Relationships between equine airway reactivity measured by flowmetric plethysmography and specific indicators of airway inflammation in horses with suspected inflammatory airway disease.

Authors: Wichtel M, Gomez D, Burton S, Wichtel J, Hoffman A

Journal: Equine veterinary journal

Summary

# Editorial Summary Inflammatory airway disease (IAD) in horses remains diagnostically challenging, particularly in young racehorses presenting with poor performance or cough, because clinicians lack consensus on which diagnostic tools best reflect underlying pathology.
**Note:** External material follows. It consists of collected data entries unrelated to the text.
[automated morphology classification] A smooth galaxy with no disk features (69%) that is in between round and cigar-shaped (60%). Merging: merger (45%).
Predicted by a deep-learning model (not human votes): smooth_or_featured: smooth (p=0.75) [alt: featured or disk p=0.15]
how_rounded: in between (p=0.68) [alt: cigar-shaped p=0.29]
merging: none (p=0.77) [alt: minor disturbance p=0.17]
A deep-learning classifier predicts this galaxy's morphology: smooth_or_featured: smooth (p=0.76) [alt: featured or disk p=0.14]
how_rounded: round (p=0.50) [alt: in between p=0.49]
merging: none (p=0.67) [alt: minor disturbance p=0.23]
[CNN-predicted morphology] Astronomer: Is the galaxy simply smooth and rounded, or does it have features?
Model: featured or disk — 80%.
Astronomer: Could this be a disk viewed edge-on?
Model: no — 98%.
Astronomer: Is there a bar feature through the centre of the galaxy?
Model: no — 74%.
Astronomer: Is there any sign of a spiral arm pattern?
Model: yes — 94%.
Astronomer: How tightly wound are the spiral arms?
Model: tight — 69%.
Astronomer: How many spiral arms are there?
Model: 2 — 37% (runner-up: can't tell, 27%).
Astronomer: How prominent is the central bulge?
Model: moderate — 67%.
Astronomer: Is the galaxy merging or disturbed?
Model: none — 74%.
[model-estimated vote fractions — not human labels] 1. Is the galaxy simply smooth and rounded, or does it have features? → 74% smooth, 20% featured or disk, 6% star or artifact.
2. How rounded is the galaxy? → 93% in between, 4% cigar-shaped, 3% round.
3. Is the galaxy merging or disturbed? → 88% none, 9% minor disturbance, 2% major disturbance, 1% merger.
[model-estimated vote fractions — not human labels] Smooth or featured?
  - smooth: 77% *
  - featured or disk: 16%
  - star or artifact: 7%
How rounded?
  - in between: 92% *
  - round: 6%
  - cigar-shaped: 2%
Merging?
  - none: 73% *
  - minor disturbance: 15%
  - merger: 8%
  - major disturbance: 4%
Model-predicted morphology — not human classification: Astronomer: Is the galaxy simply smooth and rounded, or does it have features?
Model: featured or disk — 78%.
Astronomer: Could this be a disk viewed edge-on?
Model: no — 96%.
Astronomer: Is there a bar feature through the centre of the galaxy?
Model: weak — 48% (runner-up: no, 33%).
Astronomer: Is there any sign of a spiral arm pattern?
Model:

Wichtel and colleagues investigated 45 predominantly young Standardbred racehorses using three complementary approaches: flowmetric plethysmography with histamine bronchoprovocation (to measure airway hyperreactivity via PC35 threshold), bronchoalveolar lavage (BAL) cytology (to assess inflammatory cell populations), and endoscopic/tracheal evaluation. Critically, the study found no significant correlation between histamine reactivity and BAL cell counts, meaning these two diagnostic modalities do not validate each other—53% of horses demonstrated airway hyperreactivity whilst only 27% showed abnormal BAL cytology, yet 39% exhibited both abnormalities and 33% displayed one or the other. For practitioners, this lack of concordance indicates that relying solely on BAL cytology risks missing IAD cases in performance horses, since approximately one-third of diagnosed horses would have been missed if only inflammatory cell counts had been evaluated; incorporating reactivity testing via plethysmography appears essential for comprehensive diagnosis in this population.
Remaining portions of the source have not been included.